**Task requirements**:
Output the listing exactly, without its pictures.

————

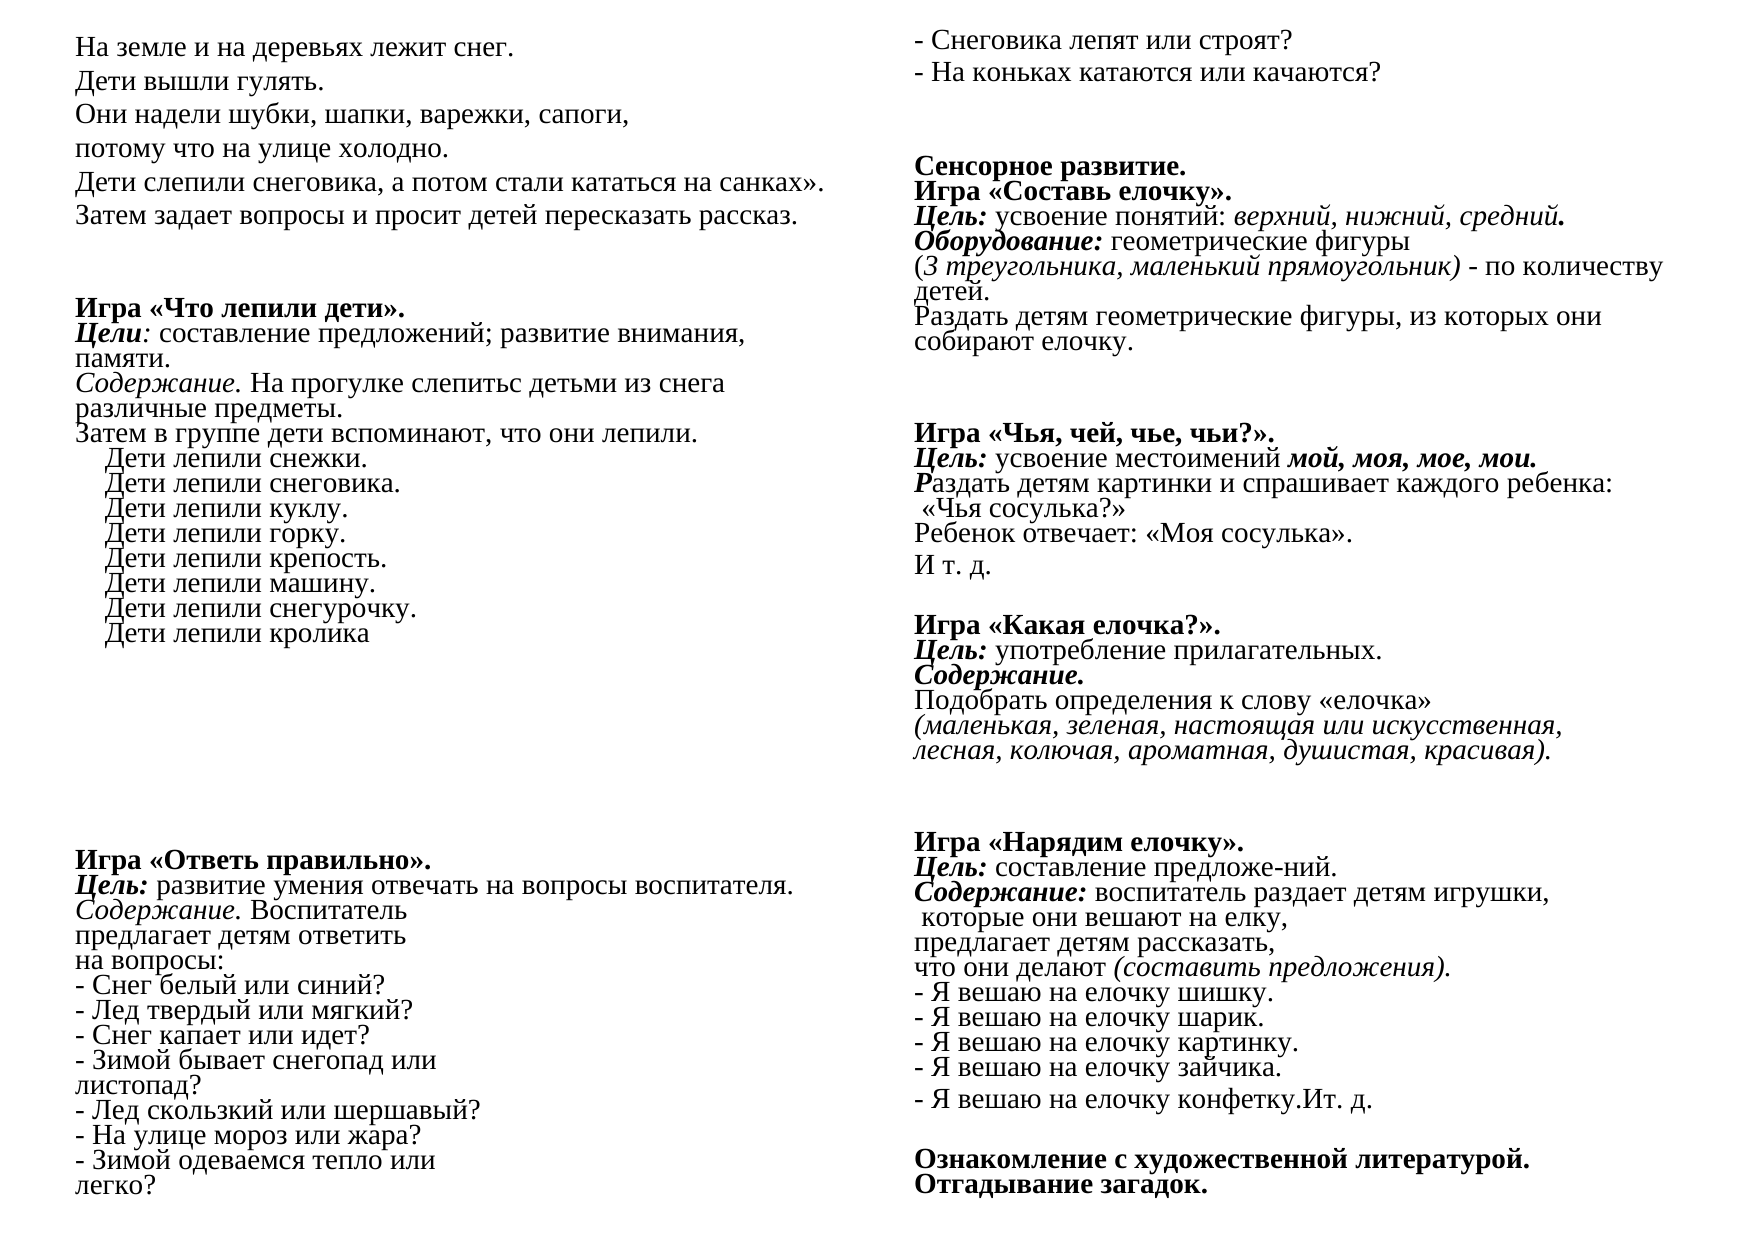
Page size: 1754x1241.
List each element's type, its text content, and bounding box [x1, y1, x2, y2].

text - Я вешаю на елочку зайчика. [914, 1056, 1679, 1081]
text Игра «Чья, чей, чье, чьи?». [914, 422, 1679, 447]
text Ознакомление с художественной литературой. [914, 1148, 1679, 1173]
text Дети лепили снеговика. [121, 473, 840, 498]
text Игра «Какая елочка?». [914, 614, 1679, 639]
text Дети лепили куклу. [121, 498, 840, 523]
text на вопросы: [75, 949, 840, 974]
text Затем в группе дети вспоминают, что они лепили. [75, 423, 840, 448]
text Игра «Что лепили дети». [75, 298, 840, 323]
text Дети лепили крепость. [75, 548, 111, 573]
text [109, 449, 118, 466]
text (3 треугольника, маленький прямоугольник) - по количеству детей. [914, 255, 1679, 305]
text Дети лепили кролика [121, 623, 840, 648]
text - Я вешаю на елочку картинку. [914, 1031, 1679, 1056]
text Дети лепили снегурочку. [75, 598, 111, 623]
text Цель: усвоение местоимений мой, моя, мое, мои. [914, 447, 1679, 472]
text Дети слепили снеговика, а потом стали кататься на санках». [75, 164, 840, 197]
text Отгадывание загадок. [914, 1173, 1679, 1198]
text Сенсорное развитие. [914, 155, 1679, 180]
text Оборудование: геометрические фигуры [1326, 230, 1679, 255]
text Дети лепили крепость. [121, 548, 840, 573]
text лесная, колючая, ароматная, душистая, красивая). [914, 739, 1679, 764]
text что они делают (составить предложения). [914, 956, 1679, 981]
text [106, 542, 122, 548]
text потому что на улице холодно. [75, 130, 840, 164]
text Они надели шубки, шапки, варежки, сапоги, [75, 97, 840, 130]
text - Снег капает или идет? [75, 1024, 840, 1049]
text - Лед скользкий или шершавый? [75, 1099, 840, 1124]
text Раздать детям геометрические фигуры, из которых они собирают елочку. [914, 305, 1679, 355]
text Игра «Составь елочку». [914, 180, 1679, 205]
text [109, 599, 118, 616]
text - На улице мороз или жара? [75, 1124, 840, 1149]
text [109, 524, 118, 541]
text Цели: составление предложений; развитие внимания, памяти. [75, 323, 840, 373]
text предлагает детям рассказать, [914, 931, 1679, 956]
text На земле и на деревьях лежит снег. [75, 29, 840, 63]
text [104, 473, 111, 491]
text - Лед твердый или мягкий? [75, 999, 840, 1024]
text Дети лепили кролика [75, 623, 111, 648]
text - На коньках катаются или качаются? [914, 54, 1679, 88]
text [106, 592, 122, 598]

————

**Written solution**:
Page size: 1754x1241.
List each element's type, its text content, and bounding box [x1, y1, x2, y2].

text - Я вешаю на елочку зайчика. [914, 1056, 1679, 1081]
text Игра «Чья, чей, чье, чьи?». [914, 422, 1679, 447]
text Ознакомление с художественной литературой. [914, 1148, 1679, 1173]
text Дети лепили снеговика. [121, 473, 840, 498]
text Игра «Какая елочка?». [914, 614, 1679, 639]
text Дети лепили куклу. [121, 498, 840, 523]
text на вопросы: [75, 949, 840, 974]
text Затем в группе дети вспоминают, что они лепили. [75, 423, 840, 448]
text Игра «Что лепили дети». [75, 298, 840, 323]
text Дети лепили крепость. [75, 548, 111, 573]
text [109, 449, 118, 466]
text (3 треугольника, маленький прямоугольник) - по количеству детей. [914, 255, 1679, 305]
text Дети лепили кролика [121, 623, 840, 648]
text - Я вешаю на елочку картинку. [914, 1031, 1679, 1056]
text Дети лепили снегурочку. [75, 598, 111, 623]
text Цель: усвоение местоимений мой, моя, мое, мои. [914, 447, 1679, 472]
text Дети слепили снеговика, а потом стали кататься на санках». [75, 164, 840, 197]
text Отгадывание загадок. [914, 1173, 1679, 1198]
text Сенсорное развитие. [914, 155, 1679, 180]
text Оборудование: геометрические фигуры [1326, 230, 1679, 255]
text Дети лепили крепость. [121, 548, 840, 573]
text лесная, колючая, ароматная, душистая, красивая). [914, 739, 1679, 764]
text что они делают (составить предложения). [914, 956, 1679, 981]
text [106, 542, 122, 548]
text потому что на улице холодно. [75, 130, 840, 164]
text Они надели шубки, шапки, варежки, сапоги, [75, 97, 840, 130]
text - Снег капает или идет? [75, 1024, 840, 1049]
text - Лед скользкий или шершавый? [75, 1099, 840, 1124]
text Раздать детям геометрические фигуры, из которых они собирают елочку. [914, 305, 1679, 355]
text Игра «Составь елочку». [914, 180, 1679, 205]
text [109, 599, 118, 616]
text - На улице мороз или жара? [75, 1124, 840, 1149]
text [109, 524, 118, 541]
text Цели: составление предложений; развитие внимания, памяти. [75, 323, 840, 373]
text предлагает детям рассказать, [914, 931, 1679, 956]
text На земле и на деревьях лежит снег. [75, 29, 840, 63]
text [104, 473, 111, 491]
text - Лед твердый или мягкий? [75, 999, 840, 1024]
text Дети лепили кролика [75, 623, 111, 648]
text - На коньках катаются или качаются? [914, 54, 1679, 88]
text [106, 592, 122, 598]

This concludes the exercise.